:: EXTRACT TO READ ::
The Service uses label selectors to find its backend Pods and load-balances traffic across them. When Pods are added or removed (by a Deployment rolling update, autoscaling, or failure), the Service's endpoint list updates automatically via the Endpoints object.

Service Types

ClusterIP (default) creates a virtual IP accessible only within the cluster. Use it for service-to-service communication: the backend Service that only the frontend needs to reach, the database that only the backend talks to. DNS resolution within the cluster maps the Service name to the ClusterIP.

NodePort exposes the Service on a static port on every node's IP address. Traffic reaching <any-node-IP>:<NodePort> is forwarded to the Service. Accessible from outside the cluster without a cloud load balancer. Useful for local development or on-premises clusters without cloud integration. Not ideal for production -- it requires external clients to know node IPs, and provides no automatic failover if a node goes down.

LoadBalancer provisions an external cloud load balancer that routes traffic to the Service. In AWS this creates an ELB or NLB; in GCP it creates a Cloud Load Balancer. The load balancer gets a stable external IP that clients use. This is the standard way to expose a single HTTP or TCP service to the internet in a cloud environment.

Ingress: L7 Routing

A Service provides L4 load balancing -- it routes TCP/UDP traffic based on IP and port. An Ingress provides L7 routing -- it routes HTTP/HTTPS traffic based on hostnames, URL paths, and headers.

What Ingress enables:

  • Host-based routing: api.example.com routes to the API Service; app.example.com routes to the frontend Service
  • Path-based routing: /api/* routes to the backend; all other paths route to the frontend
  • TLS termination: The Ingress handles HTTPS certificates so backend Services can communicate over plain HTTP internally
  • Single entry point: One external load balancer serves all HTTP services, instead of one LoadBalancer Service per application

An Ingress resource is just a routing configuration object. It requires an Ingress controller -- separate software that reads Ingress resources and programs a reverse proxy or load balancer to implement the rules. Popular controllers:

  • NGINX Ingress Controller -- runs NGINX inside the cluster
  • Traefik -- cloud-native reverse proxy with automatic certificate management
  • AWS ALB Ingress Controller -- provisions AWS Application Load Balancers per Ingress

Without an Ingress controller installed, Ingress resources have no effect.

NetworkPolicies: Pod-to-Pod Firewalling

By default, Kubernetes allows all Pods to communicate with all other Pods. NetworkPolicies restrict this open default.
:::
▸ REQUIRED ACTION 1
In the passage on Kubernetes Services, what happens to Ingress resources when no Ingress controller is installed?
▸ REQUIRED ACTION 2
Reproduce the part of the passage on Kubernetes Services starting with "NodePort exposes the" and going on through "node goes down.", substituting "live deployments" for "production".
▸ REQUIRED ACTION 3
Resume the passage on Kubernetes Services after its last sentence and carry it on.
:: PROVIDED INFORMATION ::
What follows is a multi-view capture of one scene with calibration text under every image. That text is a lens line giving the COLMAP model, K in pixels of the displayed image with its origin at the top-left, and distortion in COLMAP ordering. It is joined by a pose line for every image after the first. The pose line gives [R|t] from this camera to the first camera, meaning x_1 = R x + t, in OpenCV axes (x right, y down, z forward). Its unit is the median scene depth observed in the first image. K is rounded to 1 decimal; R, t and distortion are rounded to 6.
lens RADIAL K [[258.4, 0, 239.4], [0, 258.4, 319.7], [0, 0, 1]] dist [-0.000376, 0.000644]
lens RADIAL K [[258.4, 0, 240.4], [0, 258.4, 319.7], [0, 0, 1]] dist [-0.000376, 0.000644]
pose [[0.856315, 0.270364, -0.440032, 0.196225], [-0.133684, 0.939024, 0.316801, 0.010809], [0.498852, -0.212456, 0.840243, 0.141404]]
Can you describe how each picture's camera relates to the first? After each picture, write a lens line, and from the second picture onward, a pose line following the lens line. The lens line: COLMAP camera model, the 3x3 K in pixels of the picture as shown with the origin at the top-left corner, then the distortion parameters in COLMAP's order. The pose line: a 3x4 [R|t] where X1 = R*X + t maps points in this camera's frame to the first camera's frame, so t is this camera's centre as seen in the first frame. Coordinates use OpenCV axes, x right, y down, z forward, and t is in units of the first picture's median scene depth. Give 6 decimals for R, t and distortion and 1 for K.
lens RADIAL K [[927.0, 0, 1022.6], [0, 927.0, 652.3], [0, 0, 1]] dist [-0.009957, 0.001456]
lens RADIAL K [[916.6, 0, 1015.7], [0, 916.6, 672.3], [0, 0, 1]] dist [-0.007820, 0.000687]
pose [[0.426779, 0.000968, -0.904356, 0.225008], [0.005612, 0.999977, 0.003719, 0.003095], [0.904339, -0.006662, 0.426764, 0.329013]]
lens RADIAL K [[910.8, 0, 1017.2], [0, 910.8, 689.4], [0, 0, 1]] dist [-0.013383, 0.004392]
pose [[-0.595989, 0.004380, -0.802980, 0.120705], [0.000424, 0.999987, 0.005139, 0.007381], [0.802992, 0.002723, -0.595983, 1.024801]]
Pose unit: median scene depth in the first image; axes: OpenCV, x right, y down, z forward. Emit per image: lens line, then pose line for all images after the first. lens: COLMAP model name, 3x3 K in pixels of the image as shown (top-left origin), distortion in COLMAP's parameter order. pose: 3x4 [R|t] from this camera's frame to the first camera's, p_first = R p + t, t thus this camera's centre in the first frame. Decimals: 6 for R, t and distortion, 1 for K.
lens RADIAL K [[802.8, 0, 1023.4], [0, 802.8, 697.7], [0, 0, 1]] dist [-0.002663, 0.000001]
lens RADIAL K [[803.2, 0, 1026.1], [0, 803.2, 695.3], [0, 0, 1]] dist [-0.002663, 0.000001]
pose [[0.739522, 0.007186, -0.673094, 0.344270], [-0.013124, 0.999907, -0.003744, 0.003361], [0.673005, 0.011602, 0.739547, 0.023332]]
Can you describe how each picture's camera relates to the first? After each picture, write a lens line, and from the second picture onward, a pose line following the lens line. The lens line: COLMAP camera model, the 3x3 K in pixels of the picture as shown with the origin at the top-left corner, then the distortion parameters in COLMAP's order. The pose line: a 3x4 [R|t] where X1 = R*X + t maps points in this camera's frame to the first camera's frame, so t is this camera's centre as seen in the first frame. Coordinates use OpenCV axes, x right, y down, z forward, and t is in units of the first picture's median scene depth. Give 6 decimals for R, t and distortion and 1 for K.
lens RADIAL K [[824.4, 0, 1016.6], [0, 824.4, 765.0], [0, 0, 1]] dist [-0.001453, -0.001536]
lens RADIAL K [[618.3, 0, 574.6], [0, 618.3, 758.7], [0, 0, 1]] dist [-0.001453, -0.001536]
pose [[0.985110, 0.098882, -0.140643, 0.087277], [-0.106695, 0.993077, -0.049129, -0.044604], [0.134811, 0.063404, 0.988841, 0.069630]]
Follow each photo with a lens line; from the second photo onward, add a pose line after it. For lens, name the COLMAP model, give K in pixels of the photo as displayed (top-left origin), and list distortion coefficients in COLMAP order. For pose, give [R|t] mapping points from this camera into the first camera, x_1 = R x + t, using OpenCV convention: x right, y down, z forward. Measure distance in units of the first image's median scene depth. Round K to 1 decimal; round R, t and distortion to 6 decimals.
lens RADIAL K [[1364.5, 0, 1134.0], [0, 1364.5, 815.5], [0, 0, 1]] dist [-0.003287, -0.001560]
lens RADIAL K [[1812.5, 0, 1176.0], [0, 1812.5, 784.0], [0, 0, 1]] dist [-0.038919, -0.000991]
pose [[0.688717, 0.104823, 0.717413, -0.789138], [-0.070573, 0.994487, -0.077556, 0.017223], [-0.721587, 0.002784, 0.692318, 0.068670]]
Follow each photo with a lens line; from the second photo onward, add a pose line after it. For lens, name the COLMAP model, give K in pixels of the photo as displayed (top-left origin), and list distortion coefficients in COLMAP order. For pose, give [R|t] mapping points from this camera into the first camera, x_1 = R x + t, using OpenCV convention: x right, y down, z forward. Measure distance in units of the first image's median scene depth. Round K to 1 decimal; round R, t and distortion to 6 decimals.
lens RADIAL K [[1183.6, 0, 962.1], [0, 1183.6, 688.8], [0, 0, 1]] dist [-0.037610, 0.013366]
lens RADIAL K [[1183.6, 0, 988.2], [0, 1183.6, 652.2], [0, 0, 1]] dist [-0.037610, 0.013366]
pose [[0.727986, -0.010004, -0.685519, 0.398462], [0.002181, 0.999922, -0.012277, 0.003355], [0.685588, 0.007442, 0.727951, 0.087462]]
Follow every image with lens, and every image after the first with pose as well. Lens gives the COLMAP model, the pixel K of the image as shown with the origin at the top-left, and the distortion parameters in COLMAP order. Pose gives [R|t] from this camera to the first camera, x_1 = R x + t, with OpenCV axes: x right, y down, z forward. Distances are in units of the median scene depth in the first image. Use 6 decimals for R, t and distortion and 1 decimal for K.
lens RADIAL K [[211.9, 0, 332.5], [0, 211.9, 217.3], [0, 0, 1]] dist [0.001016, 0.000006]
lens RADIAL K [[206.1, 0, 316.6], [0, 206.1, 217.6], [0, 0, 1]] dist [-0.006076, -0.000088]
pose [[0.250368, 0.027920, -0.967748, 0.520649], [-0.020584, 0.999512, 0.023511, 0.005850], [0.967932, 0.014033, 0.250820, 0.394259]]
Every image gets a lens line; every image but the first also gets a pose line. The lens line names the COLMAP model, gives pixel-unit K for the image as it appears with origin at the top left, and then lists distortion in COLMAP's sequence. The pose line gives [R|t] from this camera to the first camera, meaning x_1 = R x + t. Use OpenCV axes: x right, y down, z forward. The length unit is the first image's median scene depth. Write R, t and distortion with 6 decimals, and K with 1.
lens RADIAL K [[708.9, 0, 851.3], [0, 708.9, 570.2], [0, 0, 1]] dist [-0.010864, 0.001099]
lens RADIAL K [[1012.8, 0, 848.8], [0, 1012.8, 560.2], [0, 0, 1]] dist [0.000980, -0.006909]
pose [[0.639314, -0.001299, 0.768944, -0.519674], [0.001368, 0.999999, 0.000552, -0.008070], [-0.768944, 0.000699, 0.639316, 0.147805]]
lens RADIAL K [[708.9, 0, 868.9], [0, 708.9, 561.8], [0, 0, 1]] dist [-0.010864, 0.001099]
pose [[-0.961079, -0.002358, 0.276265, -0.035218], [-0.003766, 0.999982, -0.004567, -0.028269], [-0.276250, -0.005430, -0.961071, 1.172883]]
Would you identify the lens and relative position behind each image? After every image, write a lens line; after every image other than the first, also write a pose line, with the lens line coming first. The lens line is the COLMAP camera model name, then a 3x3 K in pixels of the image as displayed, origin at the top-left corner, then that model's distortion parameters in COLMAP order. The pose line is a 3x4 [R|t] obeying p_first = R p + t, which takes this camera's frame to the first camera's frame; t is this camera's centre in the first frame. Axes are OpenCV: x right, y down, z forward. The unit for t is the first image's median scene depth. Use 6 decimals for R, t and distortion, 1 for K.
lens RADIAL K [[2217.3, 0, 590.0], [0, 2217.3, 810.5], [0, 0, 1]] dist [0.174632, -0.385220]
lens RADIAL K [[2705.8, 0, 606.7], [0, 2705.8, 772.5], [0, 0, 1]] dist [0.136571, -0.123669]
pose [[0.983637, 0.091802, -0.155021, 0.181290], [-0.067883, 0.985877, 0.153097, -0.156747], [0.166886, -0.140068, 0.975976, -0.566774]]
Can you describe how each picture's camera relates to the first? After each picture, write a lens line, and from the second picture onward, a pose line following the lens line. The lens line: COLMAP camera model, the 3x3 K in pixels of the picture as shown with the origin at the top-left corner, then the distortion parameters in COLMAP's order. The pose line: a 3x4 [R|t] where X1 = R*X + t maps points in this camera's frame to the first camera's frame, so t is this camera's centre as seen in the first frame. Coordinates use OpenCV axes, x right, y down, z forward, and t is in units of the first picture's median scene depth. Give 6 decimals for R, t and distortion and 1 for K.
:::
▸ EXERCISE ANSWER 1
They have no effect.

▸ EXERCISE ANSWER 2
NodePort exposes the Service on a static port on every node's IP address. Traffic reaching <any-node-IP>:<NodePort> is forwarded to the Service. Accessible from outside the cluster without a cloud load balancer. Useful for local development or on-premises clusters without cloud integration. Not ideal for live deployments -- it requires external clients to know node IPs, and provides no automatic failover if a node goes down.

▸ EXERCISE ANSWER 3
A NetworkPolicy selects Pods using label selectors and defines what traffic is allowed:

  • ingress rules -- which sources can send traffic to the selected Pods, on which ports
  • egress rules -- which destinations the selected Pods can send traffic to

Once a NetworkPolicy selects a Pod, all traffic not explicitly allowed by any policy is denied. Pods with no NetworkPolicy applied remain fully open.

# Allow only the backend Pod to reach the database on port 5432
spec:
  podSelector:
    matchLabels:
      app: database
  policyTypes:
    - Ingress
  ingress:
    - from:
        - podSelector:
            matchLabels:
              app: backend
      ports:
        - port: 5432

A common pattern is to apply a default-deny policy to a Namespace and then add explicit allow policies for each legitimate communication path. This implements least-privilege networking.

NetworkPolicies are enforced by the CNI plugin. Flannel does not support them. Calico and Cilium do. Choosing the wrong CNI plugin means your NetworkPolicies are silently ignored.

Key Takeaways

  • Every Pod gets a unique IP. Pods communicate directly without NAT (the flat network model). CNI plugins implement this.
  • Services provide a stable DNS name and virtual IP for a set of Pods, decoupling consumers from ephemeral Pod IPs.
  • ClusterIP for internal traffic, NodePort for external traffic without a cloud load balancer, LoadBalancer for production external exposure.
  • Ingress adds L7 routing (host/path-based, TLS termination) in front of multiple Services, reducing the number of external load balancers needed.
  • By default all Pods can talk to all other Pods. NetworkPolicies restrict this -- but only if the CNI plugin supports enforcement.